Because of how previous mini Greedometer sequences have functioned, I estimate the odds are still 75% for the SPX to close under 1859 this week (the 1830s-1840s is my estimate).  In the event the SPX closes over 1859 tomorrow (this week), a higher mini Greedometer reading will be generated for this week than last. That still aligns with the forecast made 6 weeks ago.  With 6 previous mini Greedometer sequences as the reference library (and that’s not a lot), a higher reading this week would generate a larger mouth to the mini Greedometer funnel than would be anticipated. (The mini Greedometer funnel is the space between the topline and bottom line.)   If this unfolds, so be it. The data is the data. My understanding and application of the gauge may have to be tweaked marginally. I’m very comfortable with this prospect. (don’t be dogmatic)

I would be deeply/wildly surprised if the mini Greedometer readings for this week AND next week were to climb higher.  That would generate a funnel mouth as wide as the widest sequence yet: 2007-09. Given the current baseline is roughly twice the slope of the 2007-09 sequence, the mouth should be considerably less narrow. That’s a general theme of the 6 examples seen to date.

Keep this in mind: it takes months for the Greedometer and mini Greedometer sequence to build and begin decaying. All of this must occur (and does occur) PRIOR to the S&P500 peaking and initiating a collapse. Until there are 2 baseline points and 2 topline points set on the mini Greedometer, we remain in a mode where the stage has yet to be completely set. To date, the baseline has been set, but we’re still searching for the first topline point (much less the second). We will not know until next Tuesday if this week or the previous week are the initial points that set the topline.  I have extremely high confidence (90%+) one of these two weeks will end of being the point that initiates the topline.
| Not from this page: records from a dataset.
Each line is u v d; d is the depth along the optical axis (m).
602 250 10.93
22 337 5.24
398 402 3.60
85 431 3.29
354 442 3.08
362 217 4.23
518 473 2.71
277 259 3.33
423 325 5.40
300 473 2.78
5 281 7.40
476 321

Take a deep breath. Here’s what’s going to happen:

  • The SPX is going to roll over and drop 6-9% over the next 2-3-4 weeks.
  • It is then going to bounce off the mini Greedometer baseline -again, further reinforcing the confidence in it.
  • Then climb back to similar peak SPX levels. 1830-1860 is a reasonable range for now (you’re getting this for free, so that’s a decent forecast).  That forecast be get tightened in the newsletter over the coming weeks.
  • When the SPX rolls-over again in April, we’ll have the second topline point. THEN  we’ll have the mini Greedometer funnel defined. Right in time for the next dip. A much larger dip — roughly 15-20%.  Wash, rinse, repeat.

Note: If the Fed or ECB chime-in in the coming weeks with something new and exciting, the mini Greedometer baseline and topline will pick-up this change and reflect it in the readings.  If the news is somewhat big, the baseline and topline may be slightly warped –as they were last year when Ben was threatening to taper QE, then backed away.  This forecast is not set in stone. It is subject to the whims of central bankers.  Let me be clear: the ONLY force that has warped or truncated the sequences has been large central banker intrusions.  Not geopolitical events.  In the event the ECB announces a QE program (and I expect it will in June-July) and if the printing press is large enough, the mini Greedometer sequence will get truncated. Only to grow -immediately- a new sequence with an even shorter build-up.  If they don’t find their “inner Krugman”, things will get very ugly very quickly this fall.

If you are not an advanced access subscriber, you’re not going to see the play-by-play. I don’t intend to keep sharing this level of detail for free. (sorry that reads like a sales pitch).


  • I am short the S&P500 with a 10% position in SDS (effectively acting like a net 20% short position).  I’ve done all I can to provide advanced warning of this pending collapse — and put my money where my mouth is.